Score matching of Aapo Hyvärinen
Introduction
Aim
Here we revisit the original score-matching method of Aapo Hyvärinen (2005) and apply it to fit a normal distribution to a sample of a univariate random variable just for illustrative purposes.
Motivation
The motivation is to revisit the original idea of Aapo Hyvärinen (2005), as a first step towards building a solid background on score-matching diffusion.
Background
Generative score-matching diffusion methods use Langevin dynamics to draw samples from a modeled score function. It rests on the idea of Aapo Hyvärinen (2005) that one can directly fit the score function from the sample data, using a suitable implicit score matching loss function not depending on the unknown score function of the random variable. This loss function is obtained by a simple integration by parts on the explicit score matching objective function given by the expected square distance between the score of the model and score of the unknown target distribution, also known as the Fisher divergence. The integration by parts separates the dependence on the unknown target score function from the parameters of the model, so the fitting process (minimization over the parameters of the model) does not depend on the unknown distribution.

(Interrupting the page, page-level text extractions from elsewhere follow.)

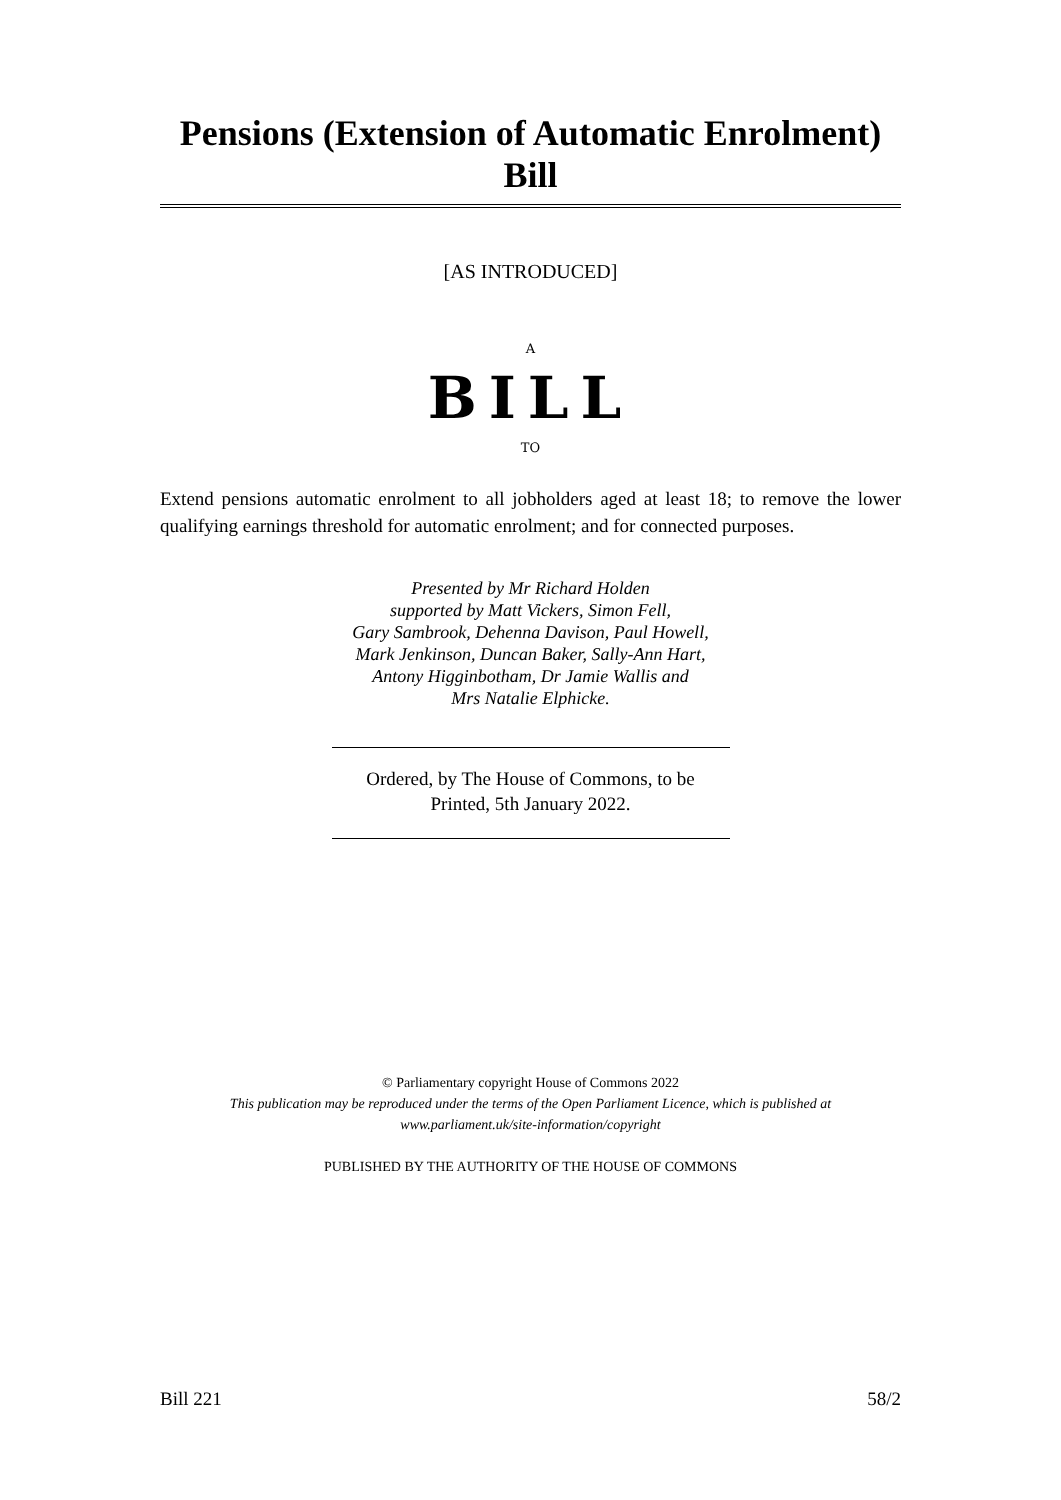Pensions (Extension of Automatic Enrolment) Bill
[AS INTRODUCED]
A
BILL
TO
Extend pensions automatic enrolment to all jobholders aged at least 18; to remove the lower qualifying earnings threshold for automatic enrolment; and for connected purposes.
Presented by Mr Richard Holden
supported by Matt Vickers, Simon Fell,
Gary Sambrook, Dehenna Davison, Paul Howell,
Mark Jenkinson, Duncan Baker, Sally-Ann Hart,
Antony Higginbotham, Dr Jamie Wallis and
Mrs Natalie Elphicke.
Ordered, by The House of Commons, to be
Printed, 5th January 2022.
© Parliamentary copyright House of Commons 2022
This publication may be reproduced under the terms of the Open Parliament Licence, which is published at
www.parliament.uk/site-information/copyright
PUBLISHED BY THE AUTHORITY OF THE HOUSE OF COMMONS
Bill 221 58/2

It is worth noticing, in light of the main objective of score-matching diffusion, that the original work of Aapo Hyvärinen (2005) has no diffusion. It is a direct modeling of the score function in the original probability space. But this is a fundamental work.
We also mention that the work of Aapo Hyvärinen (2005) uses the modified loss function to fit some very specific predefined models. There are three examples. In these examples, the gradient of the model can be computed somewhat more explicitly. There is no artificial neural network involved and no need for automatic differention (AD) (those were proposed in subsequent works, as we will see).

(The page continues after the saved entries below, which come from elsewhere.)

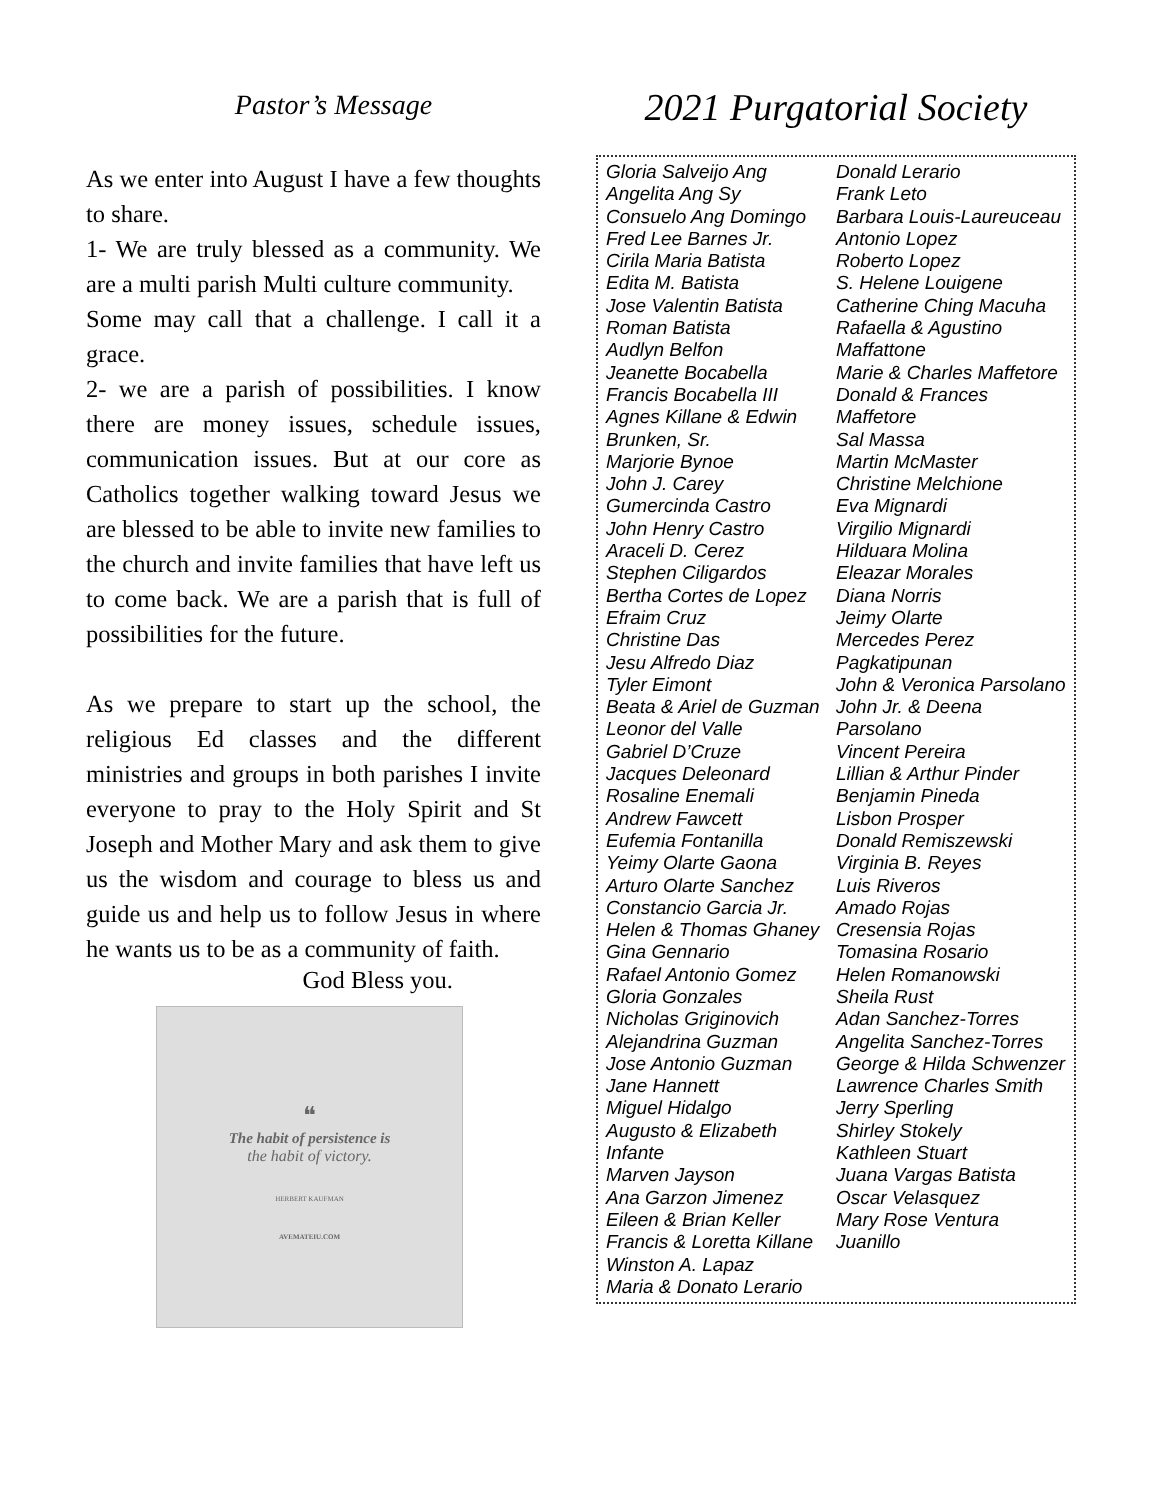Pastor’s Message
As we enter into August I have a few thoughts to share.
1- We are truly blessed as a community. We are a multi parish Multi culture community.
Some may call that a challenge. I call it a grace.
2- we are a parish of possibilities. I know there are money issues, schedule issues, communication issues. But at our core as Catholics together walking toward Jesus we are blessed to be able to invite new families to the church and invite families that have left us to come back. We are a parish that is full of possibilities for the future.
As we prepare to start up the school, the religious Ed classes and the different ministries and groups in both parishes I invite everyone to pray to the Holy Spirit and St Joseph and Mother Mary and ask them to give us the wisdom and courage to bless us and guide us and help us to follow Jesus in where he wants us to be as a community of faith.
God Bless you.
❝
The habit of persistence is
the habit of victory.
HERBERT KAUFMAN
AVEMATEIU.COM
2021 Purgatorial Society
Gloria Salveijo Ang
Angelita Ang Sy
Consuelo Ang Domingo
Fred Lee Barnes Jr.
Cirila Maria Batista
Edita M. Batista
Jose Valentin Batista
Roman Batista
Audlyn Belfon
Jeanette Bocabella
Francis Bocabella III
Agnes Killane & Edwin Brunken, Sr.
Marjorie Bynoe
John J. Carey
Gumercinda Castro
John Henry Castro
Araceli D. Cerez
Stephen Ciligardos
Bertha Cortes de Lopez
Efraim Cruz
Christine Das
Jesu Alfredo Diaz
Tyler Eimont
Beata & Ariel de Guzman
Leonor del Valle
Gabriel D’Cruze
Jacques Deleonard
Rosaline Enemali
Andrew Fawcett
Eufemia Fontanilla
Yeimy Olarte Gaona
Arturo Olarte Sanchez
Constancio Garcia Jr.
Helen & Thomas Ghaney
Gina Gennario
Rafael Antonio Gomez
Gloria Gonzales
Nicholas Griginovich
Alejandrina Guzman
Jose Antonio Guzman
Jane Hannett
Miguel Hidalgo
Augusto & Elizabeth Infante
Marven Jayson
Ana Garzon Jimenez
Eileen & Brian Keller
Francis & Loretta Killane
Winston A. Lapaz
Maria & Donato Lerario
Donald Lerario
Frank Leto
Barbara Louis-Laureuceau
Antonio Lopez
Roberto Lopez
S. Helene Louigene
Catherine Ching Macuha
Rafaella & Agustino Maffattone
Marie & Charles Maffetore
Donald & Frances Maffetore
Sal Massa
Martin McMaster
Christine Melchione
Eva Mignardi
Virgilio Mignardi
Hilduara Molina
Eleazar Morales
Diana Norris
Jeimy Olarte
Mercedes Perez
Pagkatipunan
John & Veronica Parsolano
John Jr. & Deena Parsolano
Vincent Pereira
Lillian & Arthur Pinder
Benjamin Pineda
Lisbon Prosper
Donald Remiszewski
Virginia B. Reyes
Luis Riveros
Amado Rojas
Cresensia Rojas
Tomasina Rosario
Helen Romanowski
Sheila Rust
Adan Sanchez-Torres
Angelita Sanchez-Torres
George & Hilda Schwenzer
Lawrence Charles Smith
Jerry Sperling
Shirley Stokely
Kathleen Stuart
Juana Vargas Batista
Oscar Velasquez
Mary Rose Ventura
Juanillo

In a subsequent work, Köster and Hyvärinen (2010) applied the method to fit the score function from a model probability with log-likelyhood obtained from a two-layer neural network, but in this case the gradient of the score function could still be expressed somehow explicitly.

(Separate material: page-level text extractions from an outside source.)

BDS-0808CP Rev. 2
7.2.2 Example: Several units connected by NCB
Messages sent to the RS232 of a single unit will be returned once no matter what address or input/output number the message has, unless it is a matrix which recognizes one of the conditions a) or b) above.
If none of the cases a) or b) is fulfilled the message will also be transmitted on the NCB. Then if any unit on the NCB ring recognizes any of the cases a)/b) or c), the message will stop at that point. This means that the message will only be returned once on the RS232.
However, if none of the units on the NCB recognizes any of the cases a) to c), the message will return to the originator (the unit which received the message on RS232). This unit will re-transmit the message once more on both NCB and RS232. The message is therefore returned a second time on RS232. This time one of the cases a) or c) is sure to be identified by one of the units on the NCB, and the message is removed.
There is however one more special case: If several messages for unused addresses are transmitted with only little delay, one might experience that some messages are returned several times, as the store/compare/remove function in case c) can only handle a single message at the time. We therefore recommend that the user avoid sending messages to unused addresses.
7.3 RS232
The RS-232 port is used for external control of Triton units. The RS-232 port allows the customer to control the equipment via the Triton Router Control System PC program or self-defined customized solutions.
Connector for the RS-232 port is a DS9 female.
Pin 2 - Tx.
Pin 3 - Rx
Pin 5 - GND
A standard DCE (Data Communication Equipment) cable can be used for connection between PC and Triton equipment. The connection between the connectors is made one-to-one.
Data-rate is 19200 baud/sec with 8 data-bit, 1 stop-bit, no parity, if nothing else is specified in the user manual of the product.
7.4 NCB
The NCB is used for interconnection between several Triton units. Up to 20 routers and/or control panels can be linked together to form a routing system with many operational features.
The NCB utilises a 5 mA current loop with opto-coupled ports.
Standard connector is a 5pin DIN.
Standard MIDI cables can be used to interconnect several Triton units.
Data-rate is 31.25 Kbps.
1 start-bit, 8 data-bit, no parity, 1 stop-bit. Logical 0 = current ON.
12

With that in mind, we illustrate this approach by fitting a Gaussian distribution to samples of a univariate radom variables.
The score function
For the theoretical discussion, we denote the PDF of a multivariate random variable $\mathbf{X}$, with values in $\mathbb{R}^d$, $d\in\mathbb{N}$, by $p_\mathbf{X}(\mathbf{x})$ and the score function by
\[ \boldsymbol{\psi}_{\mathbf{X}}(\mathbf{x}) = \boldsymbol{\nabla}_{\mathbf{x}}\log(p_\mathbf{X}(\mathbf{x})) = \left( \frac{\partial}{\partial x_i} \log(p_\mathbf{X}(\mathbf{x}))\right)_{i=1, \ldots, d},\]
which is a vector field in $\mathbb{R}^d$.
The parametrized modeled score function is denoted by
\[ \boldsymbol{\psi}(\mathbf{x}; \boldsymbol{\theta}) = \boldsymbol{\nabla}_{\mathbf{x}}p(\mathbf{x}; \boldsymbol{\theta}) = \left( \frac{\partial}{\partial x_j} p(\mathbf{x}; \boldsymbol{\theta})\right)_{j=1, \ldots, d},\]
with parameter values $\boldsymbol{\theta}$.
Loss functions for score matching
The score-matching method of Aapo Hyvärinen (2005) rests on the idea of rewriting the explicit score matching loss function $J_{\mathrm{ESM}}({\boldsymbol{\theta}})$ in terms of the implicit score matching loss function $J_{\mathrm{ISM}}({\boldsymbol{\theta}})$ and then approximating the latter by the empirical implicit score matching loss function ${\tilde J}_{\mathrm{ISM}{\tilde p}_0}({\boldsymbol{\theta}})$, with
\[J_{\mathrm{ESM}}({\boldsymbol{\theta}}) = J_{\mathrm{ISM}}({\boldsymbol{\theta}}) + C \approx {\tilde J}_{\mathrm{ISM}{\tilde p}_0}({\boldsymbol{\theta}}) + C,\]
for a constant $C$ (with respect to the parameters $\boldsymbol{\theta}$ of the model), so that the optimization process has (approximately) the same gradients
\[\boldsymbol{\nabla}_{\boldsymbol{\theta}} J_{\mathrm{ESM}}({\boldsymbol{\theta}}) = \boldsymbol{\nabla}_{\boldsymbol{\theta}} J_{\mathrm{ISM}}({\boldsymbol{\theta}}) \approx \boldsymbol{\nabla}_{\boldsymbol{\theta}} {\tilde J}_{\mathrm{ISM}{\tilde p}_0}({\boldsymbol{\theta}}).\]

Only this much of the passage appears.